# Description of the task
Determine the number of lines in the data that include the word "output", and write only that number.

Stored items
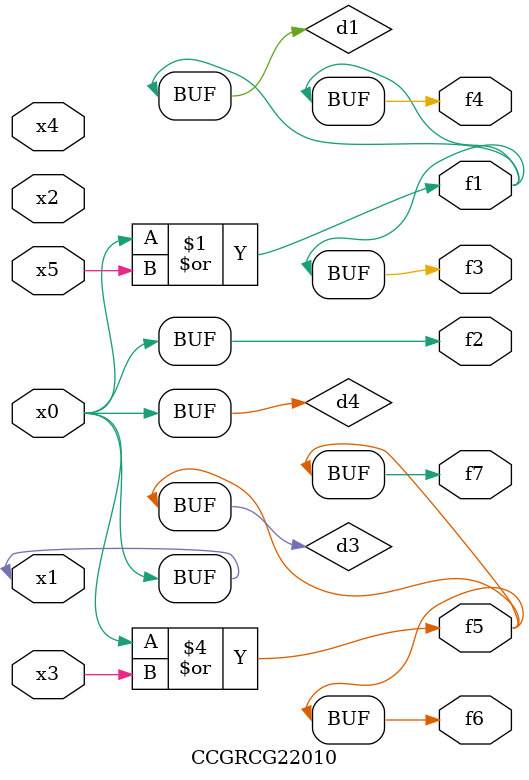
<source format=v>
module CCGRCG22010(
	input x0, x1, x2, x3, x4, x5,
	output f1, f2, f3, f4, f5, f6, f7
);

	wire d1, d2, d3, d4;

	or (d1, x0, x5);
	xnor (d2, x1, x4);
	or (d3, x0, x3);
	buf (d4, x0, x1);
	assign f1 = d1;
	assign f2 = d4;
	assign f3 = d1;
	assign f4 = d1;
	assign f5 = d3;
	assign f6 = d3;
	assign f7 = d3;
endmodule

</source>
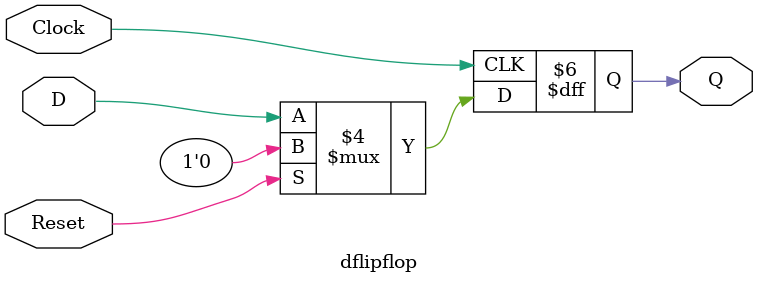
<source format=v>
module dflipflop(
    input D, Clock, Reset,
    output reg Q
);

    initial begin
        Q <= 0;
    end
        
    always @(posedge Clock)
    begin
        if(Reset) 
            Q <= 0;
        else Q <= D;
            
            
        
    end 
        
endmodule
</source>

# Solution for this exercise
2